Things fall apart; the centre cannot hold;
— W.B. Yeats, The Second Coming

plus ça change, plus c’est la même chose
— B.A. Karr

William Butler Yeats poem The Second Coming is as evocative of today’s world as when written in 1919, following the First World War and in the midst of the Irish War of Independence (1919-1921).

At the end of the Great War the map of Europe changed, with the creation of smaller, more ethnically similar nation-states carved out of the old Russian, Austro-Hungarian, and Ottoman empires. A four-minute video on the Map as History web site shows the wave of nation building that came about based on the principles for peace negotiations outlined in President Woodrow Wilson’s Fourteen Points. The map of Europe changed again after the Second World War, and yet again after the Cold War, but the European boundaries recognized today first emerged in 1918-1919.

With the changes, local languages and dialects that had been disappearing have re-emerged. What had been unofficial “ethnic” languages in the Austria-Hungary Empire, such as Czech, have become national languages. At the advent of the Republic of Ireland, Gaelic was only heard in the isolated fringes of the island known as the Gaeltacht; now a standardized version is required to be taught in every Irish school. Since the founding of the European Union movements demanding that nation-states devolve more authority to smaller, more culturally and linguistically coherent units of government have gained steam. Welsh, Flemish, Catalan and other ethnic traditions have seen a resurgence in the 21st century -– and a desire for greater autonomy and even independence has come with renewed interest in old languages. Even the exit of the United Kingdom from the EU — Brexit — can be seen as an expression of a desire for cultural self-determination.

The referendum on independence of the Catalan region of Spain has put the spotlight on autonomy movements throughout the EU. The efforts of the Spanish national government to prevent the referendum vote resulted in violent confrontations between the military and independence-minded Catalan voters. The referendum seems to have resulted in a victory for the separatists, but the extent of support for secession isn’t clear — it is said that many residents of Catalonia boycotted the referendum.

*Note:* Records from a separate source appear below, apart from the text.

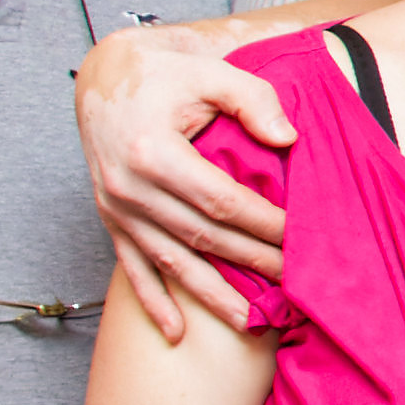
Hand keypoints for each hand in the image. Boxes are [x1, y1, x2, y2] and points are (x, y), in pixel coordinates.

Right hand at [82, 24, 295, 340]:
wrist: (104, 75)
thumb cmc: (163, 73)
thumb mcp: (211, 71)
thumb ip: (254, 100)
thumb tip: (288, 139)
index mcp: (153, 151)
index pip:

Supporters of Catalonian secession are ignoring pronouncements of the Spanish version of the Supreme Court that secession is unconstitutional. The decision of the nation government in Spain to try to prevent the referendum vote from happening has been met with a mix of outrage that blood was drawn and contemplation of the consequences of the break-up of nations.

In the US, of course, comparisons with the events of the 1860s are inevitable. The question is, how far is a national government willing to go to prevent secession when the issues are culture and language instead of the inherently moral dilemma of slavery juxtaposed with the Declaration of Independence: “all men are created equal, endowed by their creator with certain unalienable rights among which are life, liberty, and the pursuit of happiness.”

Consistent with American Exceptionalism, being a country founded on an idea, the Civil War was based on the consequences of an anachronism that could not be reconciled with the founding idea. In Europe, secession of ever-smaller regions from national governments seems more like reversion to ethnocentric homelands – a trend might not be sustainable without the overarching umbrella of the supra-nationalist EU.

The US has its own 21st century secession movements. Signatures are being gathered in California for a #CalExit referendum with the goal of creating a separate sovereign nation-state. Carving a new state – the State of Jefferson –  out of parts of Northern California (sometimes parts of Oregon, and Nevada are included) attracts fervent local support. But like all such movements in the US, the proposed changes are idea-driven, not ethnocentric. Some want the State of California to pursue independence because of political differences with other parts of the US, and unhappiness at the outcome of the 2016 presidential election. The State of Jefferson movement is largely about correcting a lack of a voice in state affairs experienced in mostly rural northern California. SoJ advocates evoke history – Vermont separated from New York State, Maine from Massachusetts, and Kentucky and West Virginia both from Virginia.

The current hot air emanating from the west coast notwithstanding, since the Civil War, no states have split up and American secession movements are curiosities to be noticed on slow news days. The general sense is that secession activists have too much time on their hands. But the “two Americas” that watch different news and entertainment, read different books and magazines, and live in different cultural traditions is worrisome. If identity politics succeeds, can demands for European style ethnocentric or identity-centric devolution be far behind?